Here at WRVU, we’re all about the underground music scene, whether we’re introducing you to fresh new songs or interviewing artists who may not even be college graduates yet (in fact, my show is entirely the latter). Recently, though, I discovered an app that is destined turn the entire Vanderbilt campus into amateur rappers. It’s called Rapchat, and it’s the long-awaited messiah of the Vanderbilt rap scene.
The app is simple and very easy to use. All you have to do is pick one of the pre-packaged beats (there are a few dozen from which to choose), hold the phone to your ear, press record, and spit some dope lines into the mic. Then you send your killer freestyle to your friends, who are connected to you via Facebook. The beats are actually not a total joke–it seems the developers crowdsourced them from Soundcloud beatmakers, and indeed you can check out the Soundcloud page of each of the beats’ creators. It’s a brilliant symbiotic relationship that provides Rapchat with its production and the beatmakers with an audience for their material.
Deep down inside, everyone wants to be a rapper, and I’m no exception. I started from the bottom of Rapchat over winter break and the rhymes have been flowing ever since. I make them everywhere; honestly, it’s hardly more obnoxious to rap into your phone than it is to take a shameless Snapchat in public, and will become less so as Rapchat inevitably takes over, following in the mythical footsteps of Yik Yak, Tinder, and Instagram. Of course, however, the most creative juices come out in the bathroom, where Rapchat becomes Crapchat.
Much of my fraternity now uses the app, and I’m proud to say that our brotherhood has never been tighter. The ability to instantly compose a diss track and send it to the entire chapter means that no one can really rise above the rest.
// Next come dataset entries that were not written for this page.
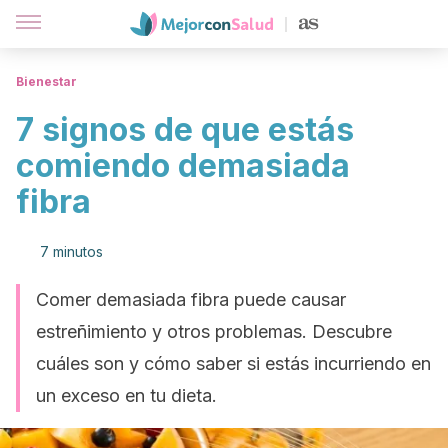
Bienestar
7 signos de que estás
comiendo demasiada
fibra
7 minutos
Comer demasiada fibra puede causar
estreñimiento y otros problemas. Descubre
cuáles son y cómo saber si estás incurriendo en
un exceso en tu dieta.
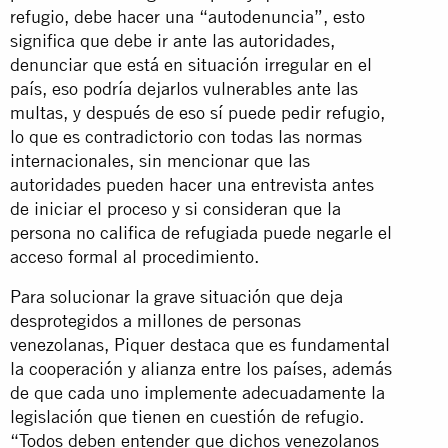
refugio, debe hacer una “autodenuncia”, esto
significa que debe ir ante las autoridades,
denunciar que está en situación irregular en el
país, eso podría dejarlos vulnerables ante las
multas, y después de eso sí puede pedir refugio,
lo que es contradictorio con todas las normas
internacionales, sin mencionar que las
autoridades pueden hacer una entrevista antes
de iniciar el proceso y si consideran que la
persona no califica de refugiada puede negarle el
acceso formal al procedimiento.
Para solucionar la grave situación que deja
desprotegidos a millones de personas
venezolanas, Piquer destaca que es fundamental
la cooperación y alianza entre los países, además
de que cada uno implemente adecuadamente la
legislación que tienen en cuestión de refugio.
“Todos deben entender que dichos venezolanos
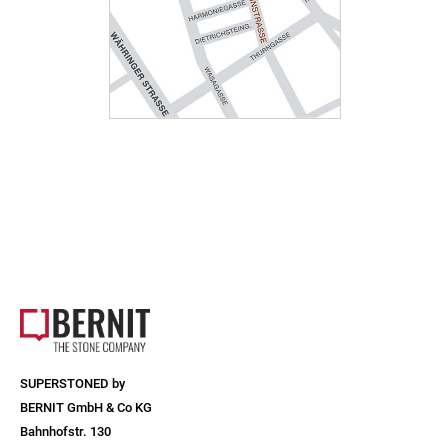
SUPERSTONED by
BERNIT GmbH & Co KG
Bahnhofstr. 130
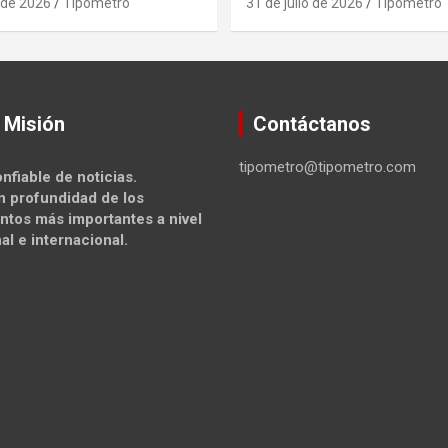
 de 2026
Tipometro
31 de julio de 2026
Tipometro
 Misión
Contáctanos
tipometro@tipometro.com
nfiable de noticias.
n profundidad de los
ntos más importantes a nivel
al e internacional.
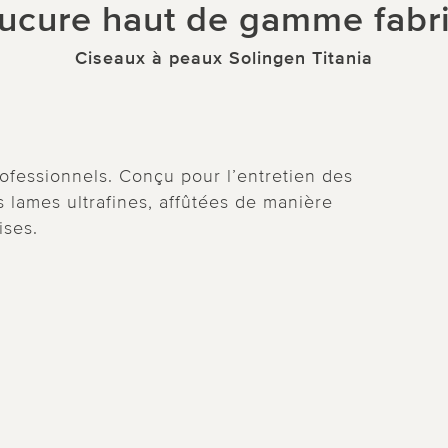
ucure haut de gamme fabri
Ciseaux à peaux Solingen Titania
ofessionnels. Conçu pour l’entretien des
es lames ultrafines, affûtées de manière
ises.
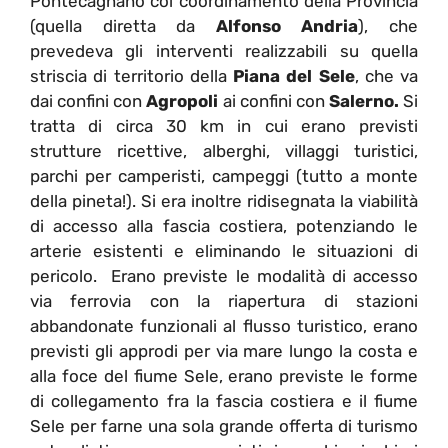
Pontecagnano col coordinamento della Provincia
(quella diretta da
Alfonso Andria
), che
prevedeva gli interventi realizzabili su quella
striscia di territorio della
Piana del Sele
, che va
dai confini con
Agropoli
ai confini con
Salerno.
Si
tratta di circa 30 km in cui erano previsti
strutture ricettive, alberghi, villaggi turistici,
parchi per camperisti, campeggi (tutto a monte
della pineta!). Si era inoltre ridisegnata la viabilità
di accesso alla fascia costiera, potenziando le
arterie esistenti e eliminando le situazioni di
pericolo. Erano previste le modalità di accesso
via ferrovia con la riapertura di stazioni
abbandonate funzionali al flusso turistico, erano
previsti gli approdi per via mare lungo la costa e
alla foce del fiume Sele, erano previste le forme
di collegamento fra la fascia costiera e il fiume
Sele per farne una sola grande offerta di turismo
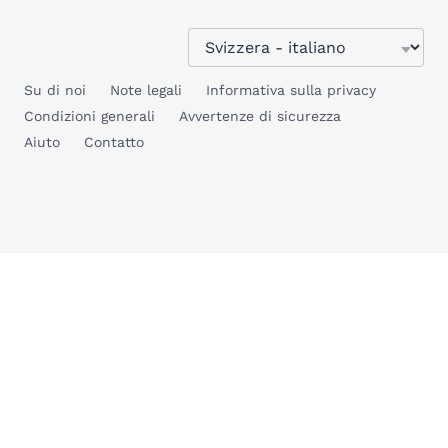
Su di noi
Note legali
Informativa sulla privacy
Condizioni generali
Avvertenze di sicurezza
Aiuto
Contatto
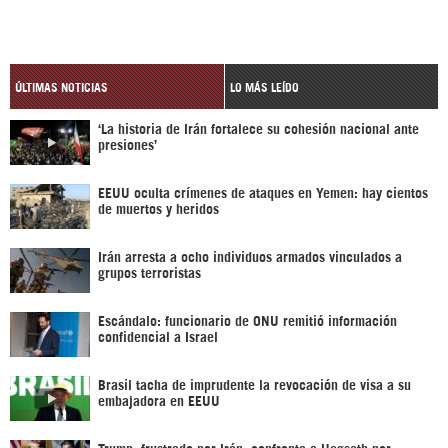
ÚLTIMAS NOTICIAS
LO MÁS LEÍDO
‘La historia de Irán fortalece su cohesión nacional ante
presiones’
EEUU oculta crímenes de ataques en Yemen: hay cientos
de muertos y heridos
Irán arresta a ocho individuos armados vinculados a
grupos terroristas
Escándalo: funcionario de ONU remitió información
confidencial a Israel
Brasil tacha de imprudente la revocación de visa a su
embajadora en EEUU
Trump, frustrado por Irán, confronta a Hegseth por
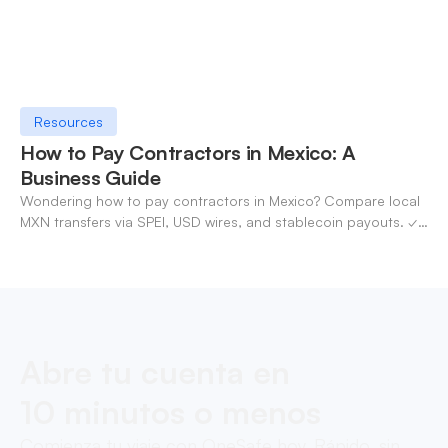
Resources
How to Pay Contractors in Mexico: A
Business Guide
Wondering how to pay contractors in Mexico? Compare local
MXN transfers via SPEI, USD wires, and stablecoin payouts. ✓
Pay contractors with OneSafe.
Abre tu cuenta en
10 minutos o menos
Comienza tu viaje con OneSafe hoy. Rápido, sin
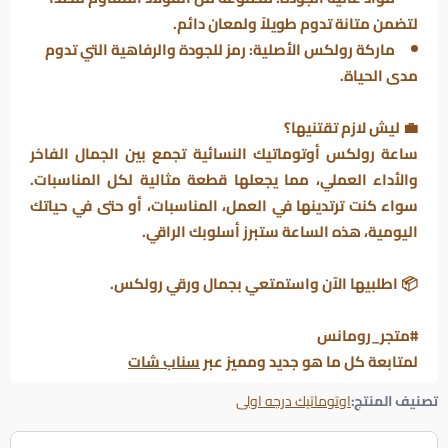
لتضمن متانة تدوم طويلاً ولمعان دائم.
ماركة رولكس الأصلية:
رمز للجودة والرفاهية التي تدوم
مدى الحياة.
💼
ليش لازم تقتنيها؟
ساعة رولكس أوتوماتيك النسائية
تجمع بين
الجمال الفاخر
و
الأداء العملي
، مما يجعلها قطعة مثالية لكل المناسبات.
سواء كنت ترتدينها في العمل، المناسبات، أو حتى في حياتك
اليومية، هذه الساعة ستبرز أسلوبك الراقي.
📦
اطلبيها الآن واستمتعي بجمال ورقي رولكس.
#متجر_رومانس
لمتابعة كل ما هو جديد ومميز عبر
سناب شات
تصنيف المنتج:
اوتوماتيك درجه اولى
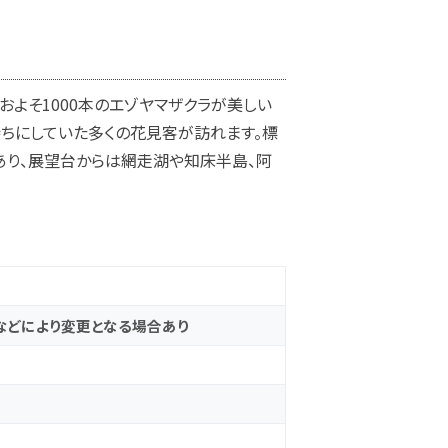
よそ1000本のエゾヤマザクラが美しい
ちにしていた多くの花見客が訪れます。標
あり、展望台からは網走湖や知床半島、阿
候などにより変更となる場合あり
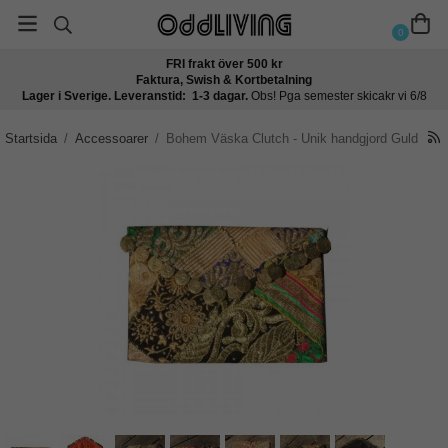
0
FRI frakt över 500 kr
Faktura, Swish & Kortbetalning
Lager i Sverige. Leveranstid: 1-3 dagar.
Obs! Pga semester skicakr vi 6/8
Startsida
/
Accessoarer
/
Bohem Väska Clutch - Unik handgjord Guld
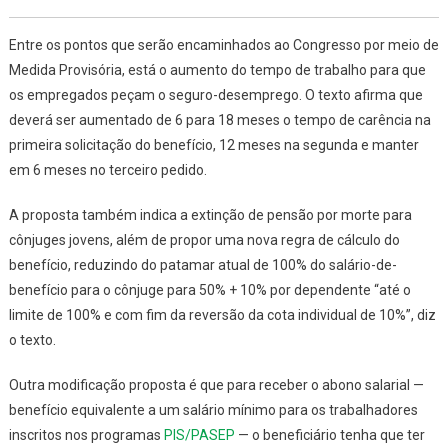
Entre os pontos que serão encaminhados ao Congresso por meio de
Medida Provisória, está o aumento do tempo de trabalho para que
os empregados peçam o seguro-desemprego. O texto afirma que
deverá ser aumentado de 6 para 18 meses o tempo de carência na
primeira solicitação do benefício, 12 meses na segunda e manter
em 6 meses no terceiro pedido.
A proposta também indica a extinção de pensão por morte para
cônjuges jovens, além de propor uma nova regra de cálculo do
benefício, reduzindo do patamar atual de 100% do salário-de-
benefício para o cônjuge para 50% + 10% por dependente “até o
limite de 100% e com fim da reversão da cota individual de 10%”, diz
o texto.
Outra modificação proposta é que para receber o abono salarial —
benefício equivalente a um salário mínimo para os trabalhadores
inscritos nos programas
PIS/PASEP
— o beneficiário tenha que ter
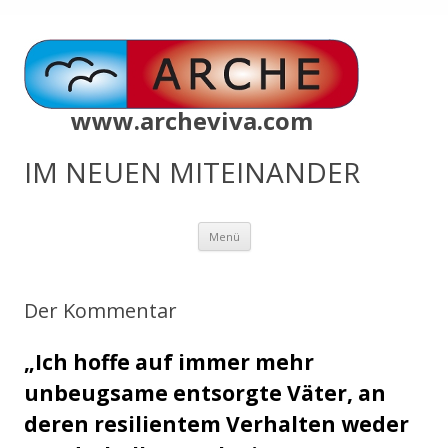
www.archeviva.com
IM NEUEN MITEINANDER
Zum
Menü
Inhalt
springen
Der Kommentar
„
Ich hoffe auf immer mehr
unbeugsame entsorgte Väter, an
deren resilientem Verhalten weder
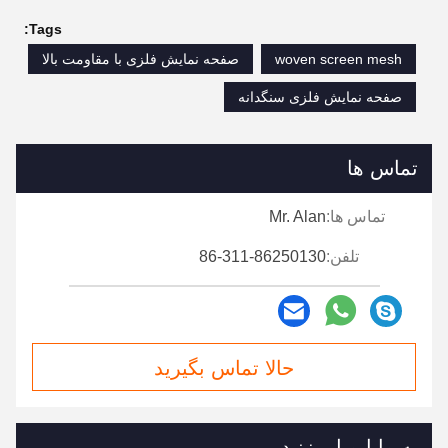
Tags:
woven screen mesh
صفحه نمایش فلزی با مقاومت بالا
صفحه نمایش فلزی سنگدانه
تماس ها
تماس ها:
Mr. Alan
تلفن:
86-311-86250130
حالا تماس بگیرید
به ما ایمیل بزنید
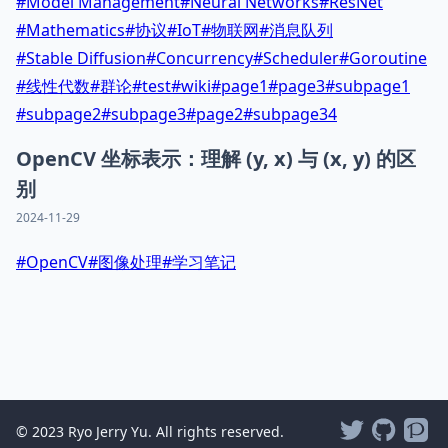
#
Model Management
#
Neural Networks
#
ResNet
#
Mathematics
#
协议
#
IoT
#
物联网
#
消息队列
#
Stable Diffusion
#
Concurrency
#
Scheduler
#
Goroutine
#
线性代数
#
群论
#
test
#
wiki
#
page1
#
page3
#
subpage1
#
subpage2
#
subpage3
#
page2
#
subpage34
OpenCV 坐标表示：理解 (y, x) 与 (x, y) 的区
别
2024-11-29
#
OpenCV
#
图像处理
#
学习笔记
© 2023 Ryo Jerry Yu. All rights reserved.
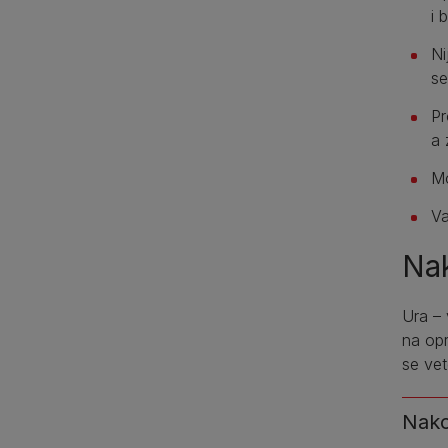
i 
Ni
se
Pr
a 
Mo
Va
Nak
Ura – 
na op
se vet
Nako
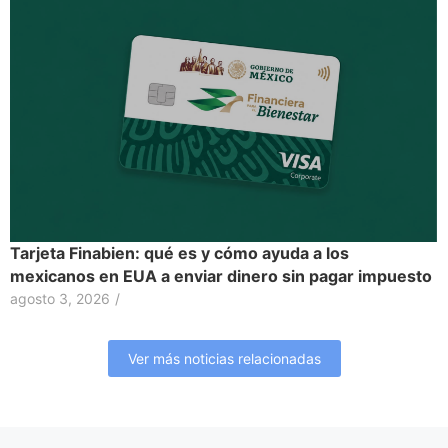
Tarjeta Finabien: qué es y cómo ayuda a los
mexicanos en EUA a enviar dinero sin pagar impuesto
agosto 3, 2026
/
Ver más noticias relacionadas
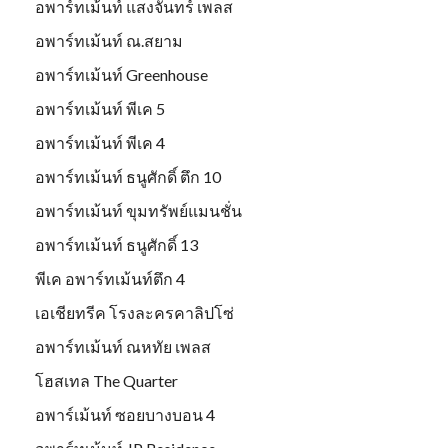
อพาร์ทเม้นท์ แสงจันทร์ เพลส
อพาร์ทเม้นท์ ณ.สยาม
อพาร์ทเม้นท์ Greenhouse
อพาร์ทเม้นท์ พีเค 5
อพาร์ทเม้นท์ พีเค 4
อพาร์ทเม้นท์ ธนูศักดิ์ ตึก 10
อพาร์ทเม้นท์ ขุมทรัพย์แมนชั่น
อพาร์ทเม้นท์ ธนูศักดิ์ 13
พีเค อพาร์ทเม้นท์ตึก 4
เอเชียทรีค โรงละครคาลิปโซ่
อพาร์ทเม้นท์ ณหทัย เพลส
โฮสเทล The Quarter
อพาร์เม้นท์ ซอยบางบอน 4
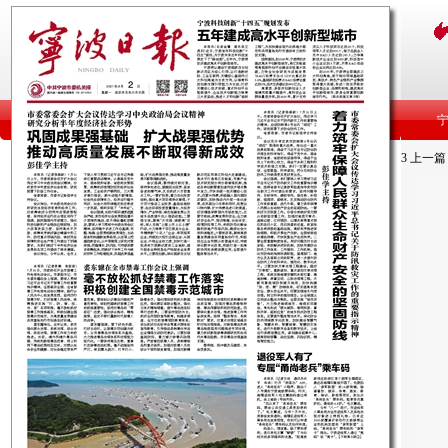
3
上一篇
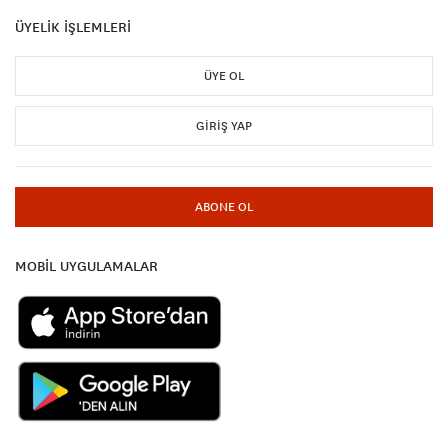
ÜYELİK İŞLEMLERİ
ÜYE OL
GIRIŞ YAP
ABONE OL
MOBİL UYGULAMALAR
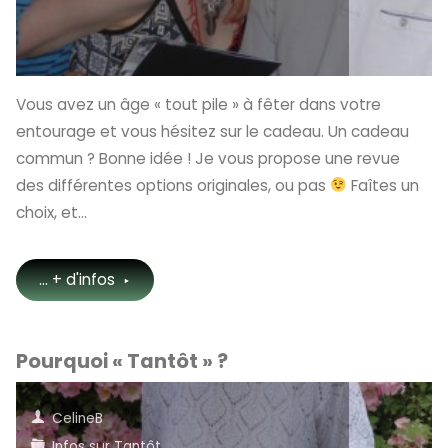
Vous avez un âge « tout pile » à fêter dans votre
entourage et vous hésitez sur le cadeau. Un cadeau
commun ? Bonne idée ! Je vous propose une revue
des différentes options originales, ou pas
Faîtes un
choix, et…
"Un
... + d'infos
anniversaire
Pourquoi « Tantôt » ?
?"
CelineB
Infos sur Tantôt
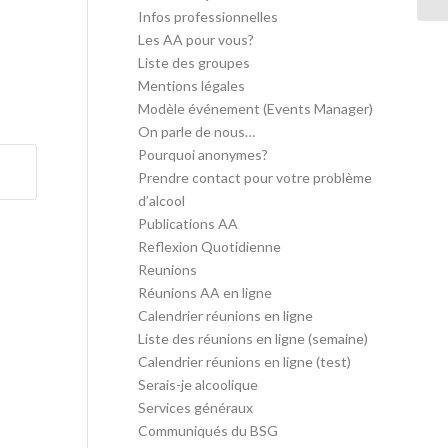
Infos professionnelles
Les AA pour vous?
Liste des groupes
Mentions légales
Modèle événement (Events Manager)
On parle de nous…
Pourquoi anonymes?
Prendre contact pour votre problème
d’alcool
Publications AA
Reflexion Quotidienne
Reunions
Réunions AA en ligne
Calendrier réunions en ligne
Liste des réunions en ligne (semaine)
Calendrier réunions en ligne (test)
Serais-je alcoolique
Services généraux
Communiqués du BSG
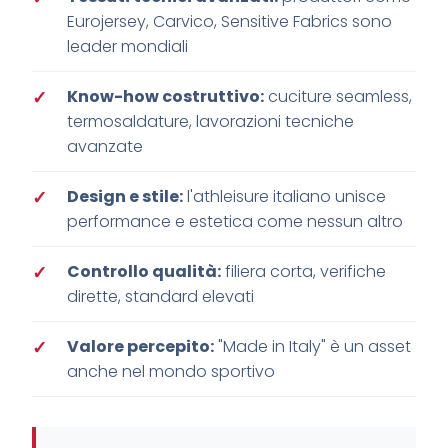
Eurojersey, Carvico, Sensitive Fabrics sono
leader mondiali
Know-how costruttivo:
cuciture seamless,
termosaldature, lavorazioni tecniche
avanzate
Design e stile:
l'athleisure italiano unisce
performance e estetica come nessun altro
Controllo qualità:
filiera corta, verifiche
dirette, standard elevati
Valore percepito:
"Made in Italy" è un asset
anche nel mondo sportivo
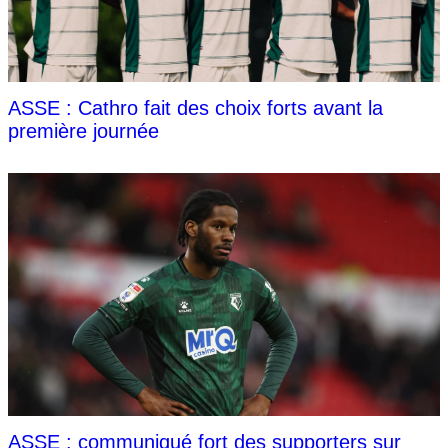
ASSE : Cathro fait des choix forts avant la
première journée
ASSE : communiqué fort des supporters sur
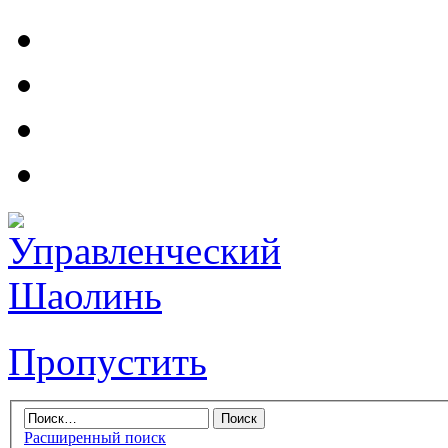
Пропустить
Расширенный поиск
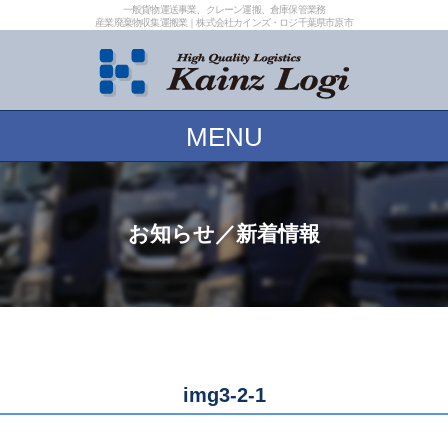
一般貨物運送事業、クレーン運搬、倉庫保管業務
産業廃棄物収集運搬業｜株式会社カインズ・ロジ
千葉県市原市
MENU
お知らせ／新着情報
img3-2-1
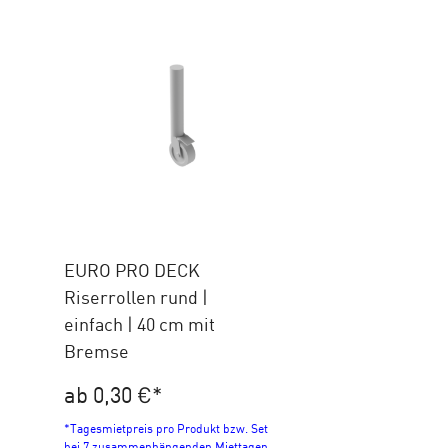
EURO PRO DECK
Riserrollen rund |
einfach | 40 cm mit
Bremse
ab 0,30 €
*
*Tagesmietpreis pro Produkt bzw. Set
bei 7 zusammenhängenden Miettagen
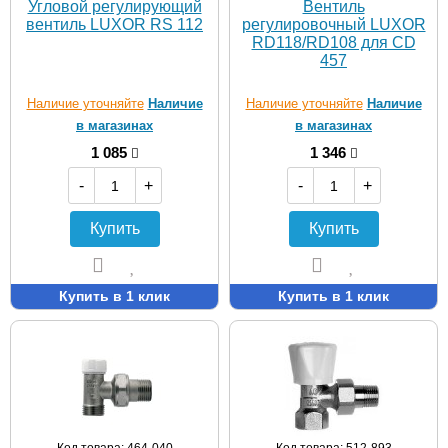
Угловой регулирующий
Вентиль
вентиль LUXOR RS 112
регулировочный LUXOR
RD118/RD108 для CD
457
Наличие уточняйте
Наличие
Наличие уточняйте
Наличие
в магазинах
в магазинах
1 085
1 346
-
+
-
+
Купить
Купить
Купить в 1 клик
Купить в 1 клик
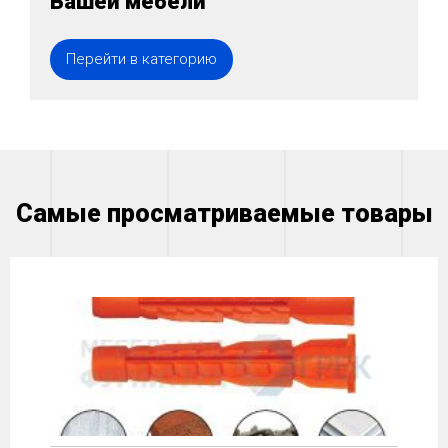
Вашей мебели
Перейти в категорию
Самые просматриваемые товары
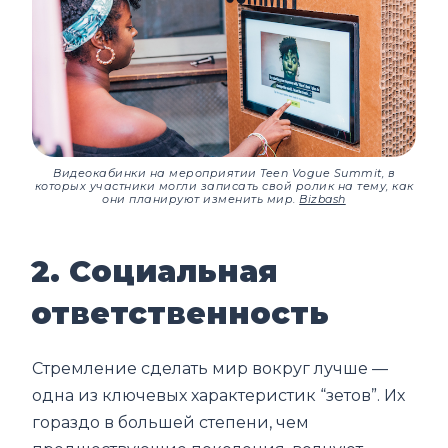
Видеокабинки на мероприятии Teen Vogue Summit, в
которых участники могли записать свой ролик на тему, как
они планируют изменить мир.
Bizbash
2. Социальная
ответственность
Стремление сделать мир вокруг лучше —
одна из ключевых характеристик “зетов”. Их
гораздо в большей степени, чем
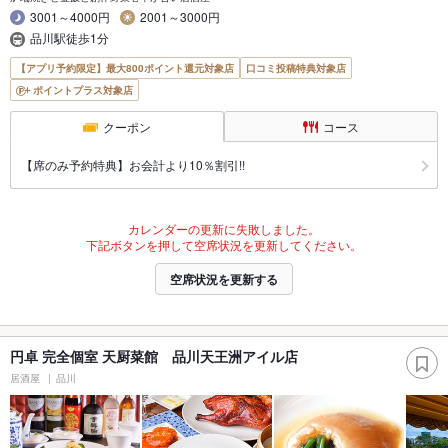
3001～4000円
2001～3000円
品川駅徒歩1分
【アプリ予約限定】最大800ポイント還元対象店
口コミ投稿特典対象店
ポイントプラス対象店
クーポン
コース
【席のみ予約特典】お会計より10％割引!!
カレンダーの更新に失敗しました。
下記ボタンを押して空席状況を更新してください。
空席状況を更新する
円卓 完全個室 天厨菜館 品川天王洲アイル店
居酒屋
品川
We will come up as a crew or not at all, and if anyone breaks the code, they will certainly be cut down to size by some of our more caustic tongues: C-Flow, Blumin’ Onion, etc. Today you might not know these names, but tomorrow they will be the next A$AP collective, busting out thirty second nuggets of lyrical gold and shooting up the universal musical consciousness of the country.
The real beauty of Rapchat, though, is that none of your rapt listeners can tell if you’ve freestyled your lines or if they were meticulously prepared. I find that leaving this particular mystery unsolved builds up my intimidating aura more effectively; it leaves my audience with the force of my words ringing in their ears, bouncing around their brains, bamboozled by my dope rhymes with no choice but to assume that I invented them on the spot. Of course, I am sure to maintain a healthy distance between myself and any haters for the time being; I don’t yet feel as though I could take down Supa Hot Fire in verbal combat, and he is naturally the standard to which any good rapper must hold him or herself.
Anyways, the moral of the story is that I’ve been fighting to expand the Vanderbilt music scene since the fall of 2012, and now the tool by which this will happen finally exists. I want everyone reading this to download Rapchat and tell their friends to do the same. With any luck, Vanderbilt will soon be not only the happiest campus in the country, but also the dopest.